The data START

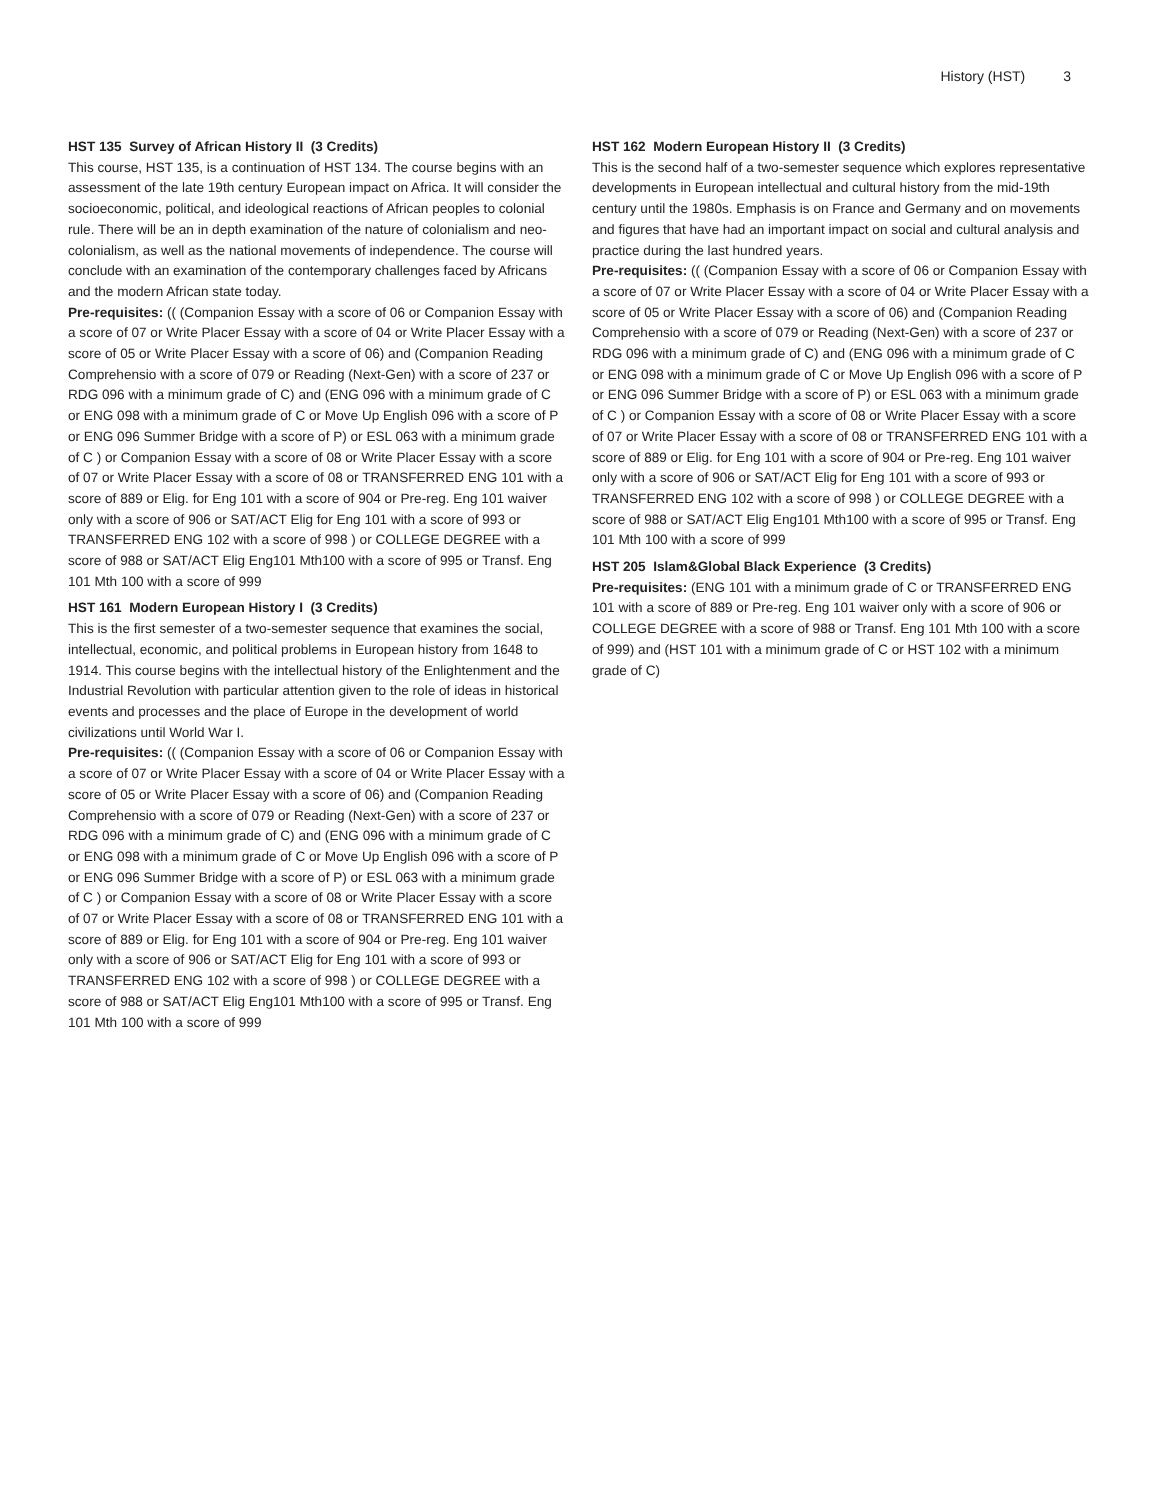History (HST) 3
HST 135 Survey of African History II (3 Credits)
This course, HST 135, is a continuation of HST 134. The course begins with an assessment of the late 19th century European impact on Africa. It will consider the socioeconomic, political, and ideological reactions of African peoples to colonial rule. There will be an in depth examination of the nature of colonialism and neo-colonialism, as well as the national movements of independence. The course will conclude with an examination of the contemporary challenges faced by Africans and the modern African state today.
Pre-requisites: (( (Companion Essay with a score of 06 or Companion Essay with a score of 07 or Write Placer Essay with a score of 04 or Write Placer Essay with a score of 05 or Write Placer Essay with a score of 06) and (Companion Reading Comprehensio with a score of 079 or Reading (Next-Gen) with a score of 237 or RDG 096 with a minimum grade of C) and (ENG 096 with a minimum grade of C or ENG 098 with a minimum grade of C or Move Up English 096 with a score of P or ENG 096 Summer Bridge with a score of P) or ESL 063 with a minimum grade of C ) or Companion Essay with a score of 08 or Write Placer Essay with a score of 07 or Write Placer Essay with a score of 08 or TRANSFERRED ENG 101 with a score of 889 or Elig. for Eng 101 with a score of 904 or Pre-reg. Eng 101 waiver only with a score of 906 or SAT/ACT Elig for Eng 101 with a score of 993 or TRANSFERRED ENG 102 with a score of 998 ) or COLLEGE DEGREE with a score of 988 or SAT/ACT Elig Eng101 Mth100 with a score of 995 or Transf. Eng 101 Mth 100 with a score of 999
HST 161 Modern European History I (3 Credits)
This is the first semester of a two-semester sequence that examines the social, intellectual, economic, and political problems in European history from 1648 to 1914. This course begins with the intellectual history of the Enlightenment and the Industrial Revolution with particular attention given to the role of ideas in historical events and processes and the place of Europe in the development of world civilizations until World War I.
Pre-requisites: (( (Companion Essay with a score of 06 or Companion Essay with a score of 07 or Write Placer Essay with a score of 04 or Write Placer Essay with a score of 05 or Write Placer Essay with a score of 06) and (Companion Reading Comprehensio with a score of 079 or Reading (Next-Gen) with a score of 237 or RDG 096 with a minimum grade of C) and (ENG 096 with a minimum grade of C or ENG 098 with a minimum grade of C or Move Up English 096 with a score of P or ENG 096 Summer Bridge with a score of P) or ESL 063 with a minimum grade of C ) or Companion Essay with a score of 08 or Write Placer Essay with a score of 07 or Write Placer Essay with a score of 08 or TRANSFERRED ENG 101 with a score of 889 or Elig. for Eng 101 with a score of 904 or Pre-reg. Eng 101 waiver only with a score of 906 or SAT/ACT Elig for Eng 101 with a score of 993 or TRANSFERRED ENG 102 with a score of 998 ) or COLLEGE DEGREE with a score of 988 or SAT/ACT Elig Eng101 Mth100 with a score of 995 or Transf. Eng 101 Mth 100 with a score of 999
HST 162 Modern European History II (3 Credits)
This is the second half of a two-semester sequence which explores representative developments in European intellectual and cultural history from the mid-19th century until the 1980s. Emphasis is on France and Germany and on movements and figures that have had an important impact on social and cultural analysis and practice during the last hundred years.
Pre-requisites: (( (Companion Essay with a score of 06 or Companion Essay with a score of 07 or Write Placer Essay with a score of 04 or Write Placer Essay with a score of 05 or Write Placer Essay with a score of 06) and (Companion Reading Comprehensio with a score of 079 or Reading (Next-Gen) with a score of 237 or RDG 096 with a minimum grade of C) and (ENG 096 with a minimum grade of C or ENG 098 with a minimum grade of C or Move Up English 096 with a score of P or ENG 096 Summer Bridge with a score of P) or ESL 063 with a minimum grade of C ) or Companion Essay with a score of 08 or Write Placer Essay with a score of 07 or Write Placer Essay with a score of 08 or TRANSFERRED ENG 101 with a score of 889 or Elig. for Eng 101 with a score of 904 or Pre-reg. Eng 101 waiver only with a score of 906 or SAT/ACT Elig for Eng 101 with a score of 993 or TRANSFERRED ENG 102 with a score of 998 ) or COLLEGE DEGREE with a score of 988 or SAT/ACT Elig Eng101 Mth100 with a score of 995 or Transf. Eng 101 Mth 100 with a score of 999
HST 205 Islam&Global Black Experience (3 Credits)
Pre-requisites: (ENG 101 with a minimum grade of C or TRANSFERRED ENG 101 with a score of 889 or Pre-reg. Eng 101 waiver only with a score of 906 or COLLEGE DEGREE with a score of 988 or Transf. Eng 101 Mth 100 with a score of 999) and (HST 101 with a minimum grade of C or HST 102 with a minimum grade of C)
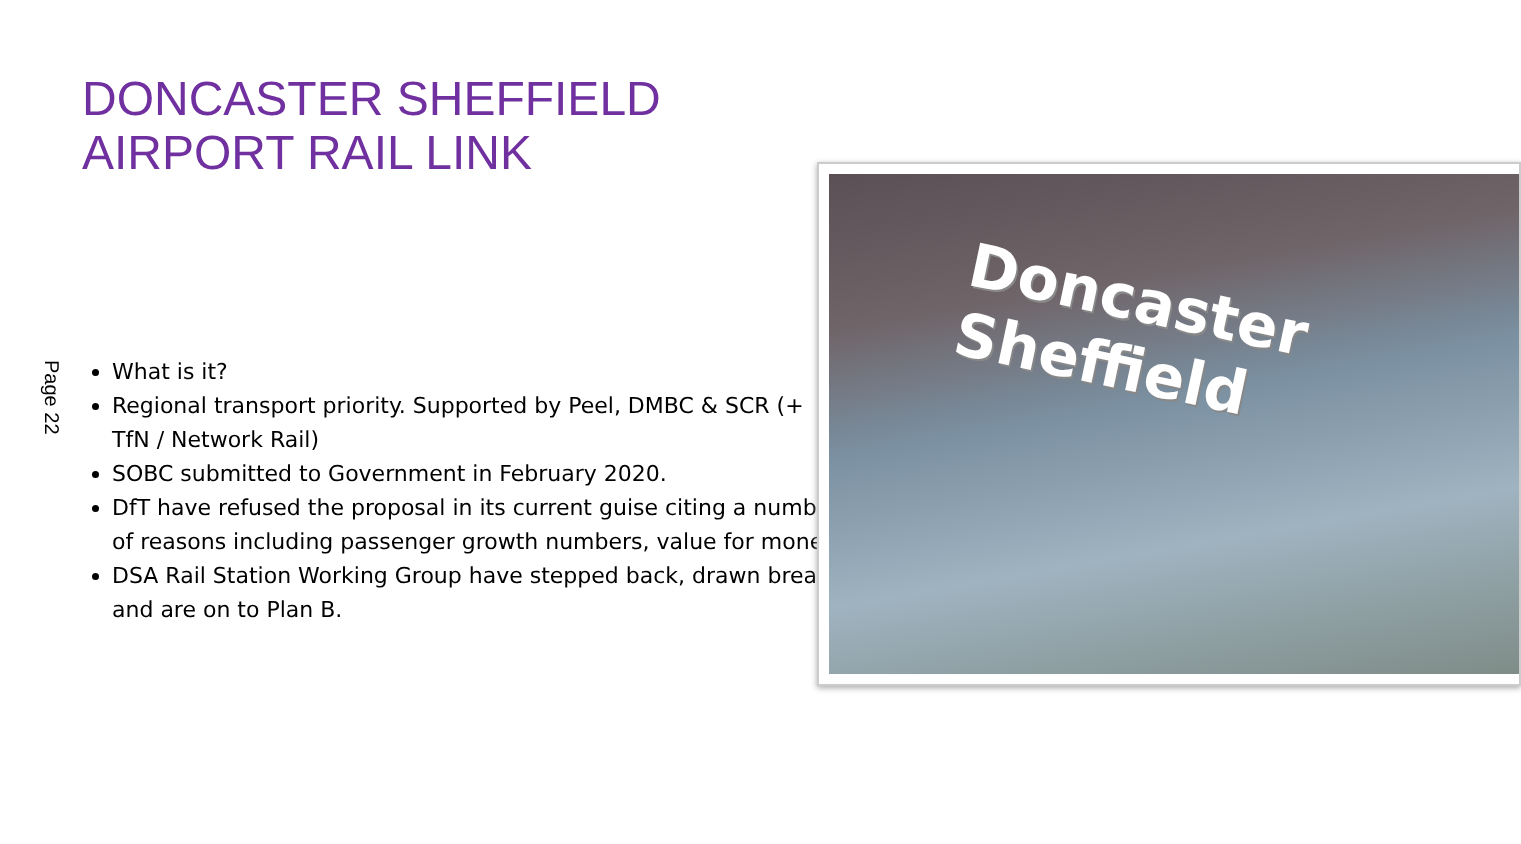DONCASTER SHEFFIELD
AIRPORT RAIL LINK
Page 22
What is it?
Regional transport priority. Supported by Peel, DMBC & SCR (+ TfN / Network Rail)
SOBC submitted to Government in February 2020.
DfT have refused the proposal in its current guise citing a number of reasons including passenger growth numbers, value for money
DSA Rail Station Working Group have stepped back, drawn breath and are on to Plan B.
Doncaster
Sheffield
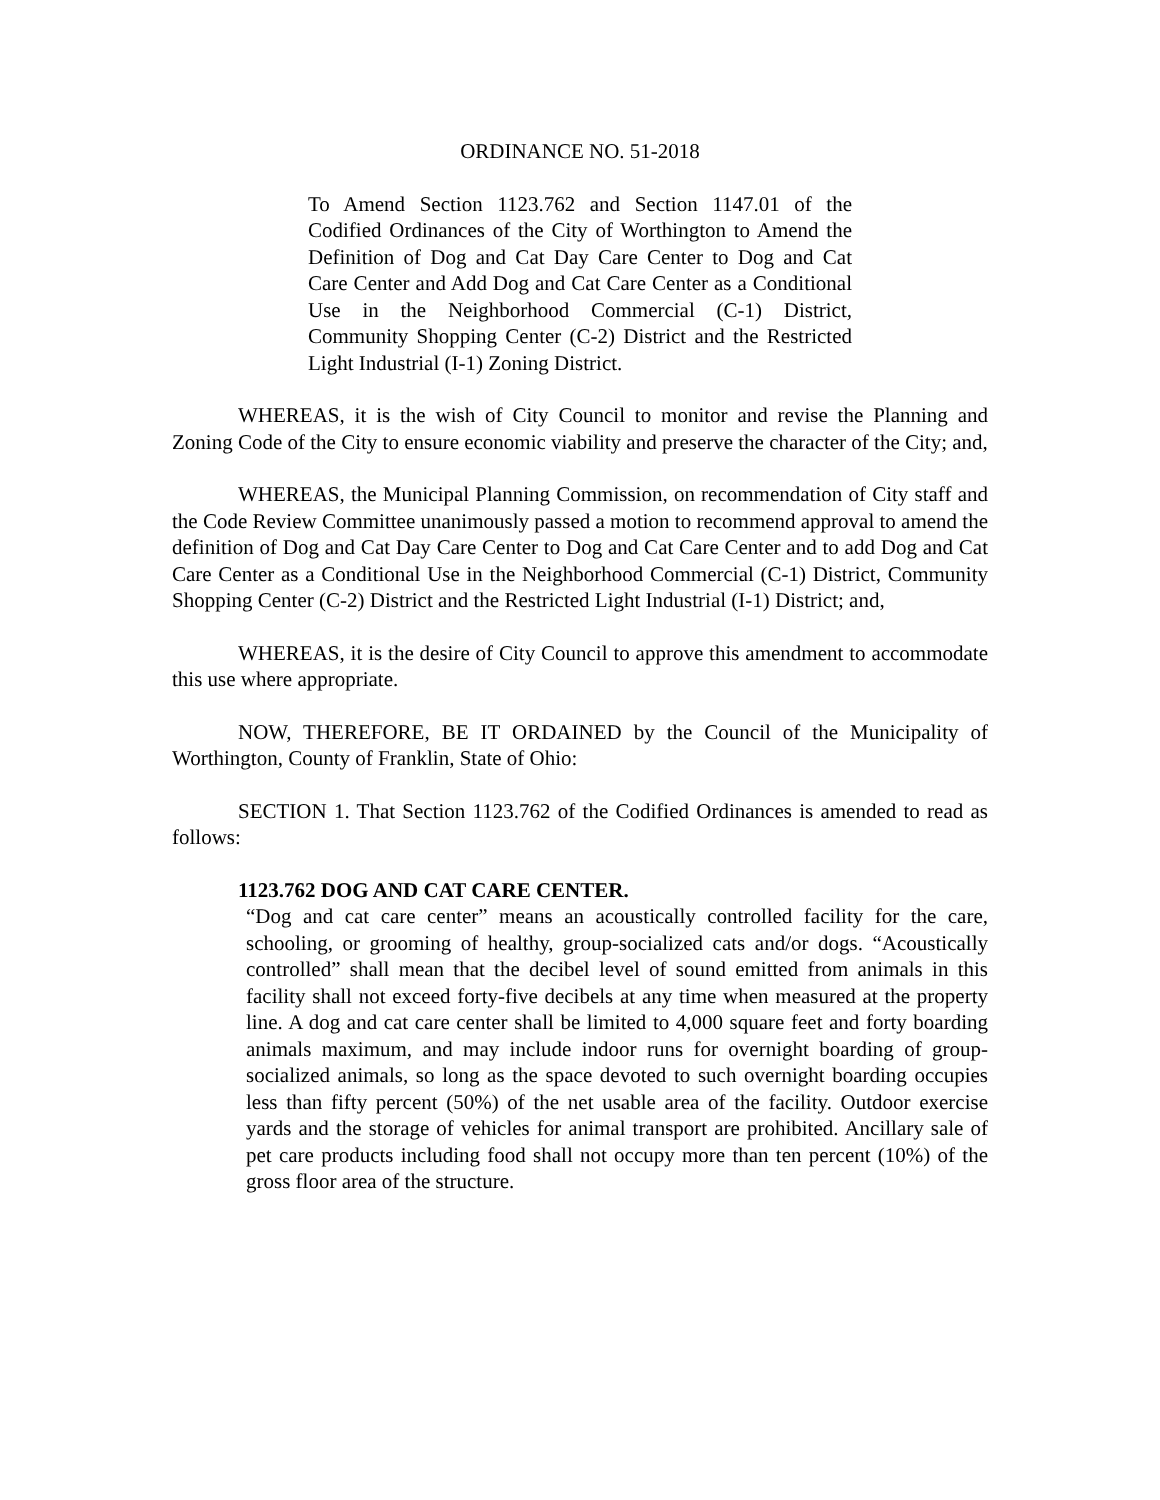ORDINANCE NO. 51-2018
To Amend Section 1123.762 and Section 1147.01 of the Codified Ordinances of the City of Worthington to Amend the Definition of Dog and Cat Day Care Center to Dog and Cat Care Center and Add Dog and Cat Care Center as a Conditional Use in the Neighborhood Commercial (C-1) District, Community Shopping Center (C-2) District and the Restricted Light Industrial (I-1) Zoning District.
WHEREAS, it is the wish of City Council to monitor and revise the Planning and Zoning Code of the City to ensure economic viability and preserve the character of the City; and,
WHEREAS, the Municipal Planning Commission, on recommendation of City staff and the Code Review Committee unanimously passed a motion to recommend approval to amend the definition of Dog and Cat Day Care Center to Dog and Cat Care Center and to add Dog and Cat Care Center as a Conditional Use in the Neighborhood Commercial (C-1) District, Community Shopping Center (C-2) District and the Restricted Light Industrial (I-1) District; and,
WHEREAS, it is the desire of City Council to approve this amendment to accommodate this use where appropriate.
NOW, THEREFORE, BE IT ORDAINED by the Council of the Municipality of Worthington, County of Franklin, State of Ohio:
SECTION 1. That Section 1123.762 of the Codified Ordinances is amended to read as follows:
1123.762 DOG AND CAT CARE CENTER.
“Dog and cat care center” means an acoustically controlled facility for the care, schooling, or grooming of healthy, group-socialized cats and/or dogs. “Acoustically controlled” shall mean that the decibel level of sound emitted from animals in this facility shall not exceed forty-five decibels at any time when measured at the property line. A dog and cat care center shall be limited to 4,000 square feet and forty boarding animals maximum, and may include indoor runs for overnight boarding of group-socialized animals, so long as the space devoted to such overnight boarding occupies less than fifty percent (50%) of the net usable area of the facility. Outdoor exercise yards and the storage of vehicles for animal transport are prohibited. Ancillary sale of pet care products including food shall not occupy more than ten percent (10%) of the gross floor area of the structure.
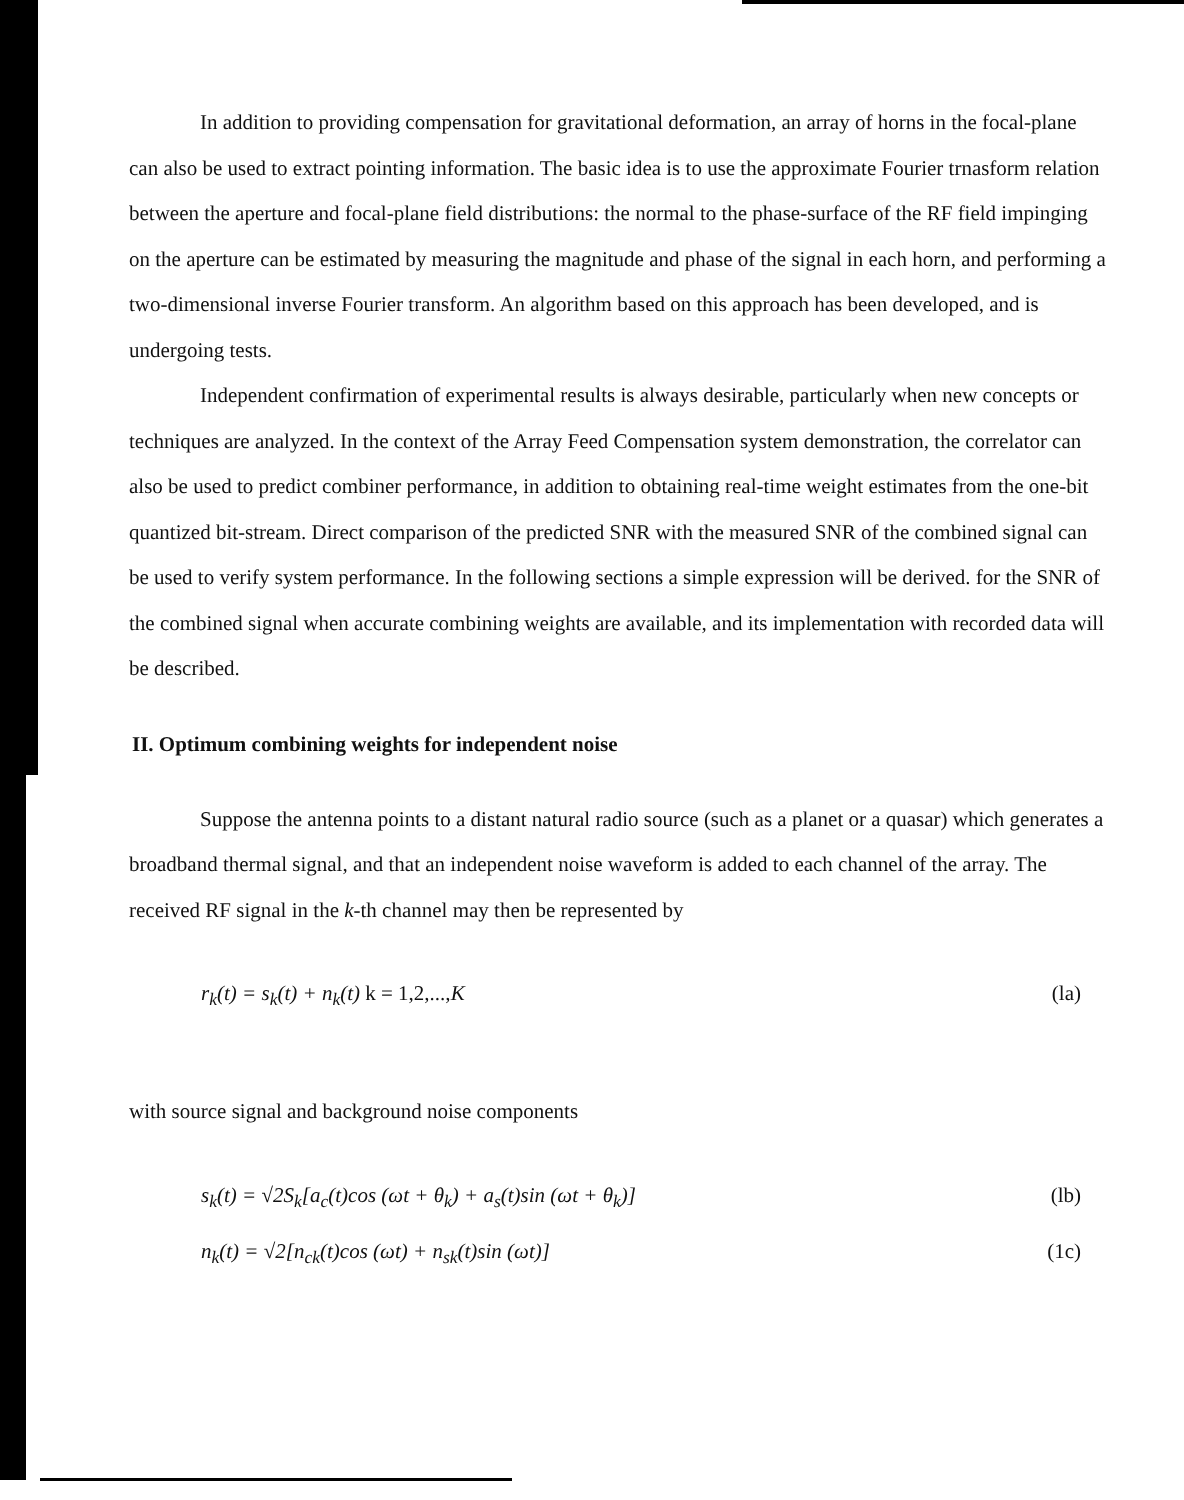In addition to providing compensation for gravitational deformation, an array of horns in the focal-plane can also be used to extract pointing information. The basic idea is to use the approximate Fourier trnasform relation between the aperture and focal-plane field distributions: the normal to the phase-surface of the RF field impinging on the aperture can be estimated by measuring the magnitude and phase of the signal in each horn, and performing a two-dimensional inverse Fourier transform. An algorithm based on this approach has been developed, and is undergoing tests.
Independent confirmation of experimental results is always desirable, particularly when new concepts or techniques are analyzed. In the context of the Array Feed Compensation system demonstration, the correlator can also be used to predict combiner performance, in addition to obtaining real-time weight estimates from the one-bit quantized bit-stream. Direct comparison of the predicted SNR with the measured SNR of the combined signal can be used to verify system performance. In the following sections a simple expression will be derived. for the SNR of the combined signal when accurate combining weights are available, and its implementation with recorded data will be described.
II. Optimum combining weights for independent noise
Suppose the antenna points to a distant natural radio source (such as a planet or a quasar) which generates a broadband thermal signal, and that an independent noise waveform is added to each channel of the array. The received RF signal in the k-th channel may then be represented by
r<sub>k</sub>(t) = s<sub>k</sub>(t) + n<sub>k</sub>(t) k = 1,2,..., K (la)
with source signal and background noise components
s<sub>k</sub>(t) = √2S<sub>k</sub>[a<sub>c</sub>(t)cos (ωt + θ<sub>k</sub>) + a<sub>s</sub>(t)sin (ωt + θ<sub>k</sub>)] (lb)
n<sub>k</sub>(t) = √2[n<sub>ck</sub>(t)cos (ωt) + n<sub>sk</sub>(t)sin (ωt)] (1c)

The data END

## The problem
Search the entries for the string "source" and collect each line that has it.

## Answer to this exercise
Suppose the antenna points to a distant natural radio source (such as a planet or a quasar) which generates a broadband thermal signal, and that an independent noise waveform is added to each channel of the array. The received RF signal in the k-th channel may then be represented by
with source signal and background noise components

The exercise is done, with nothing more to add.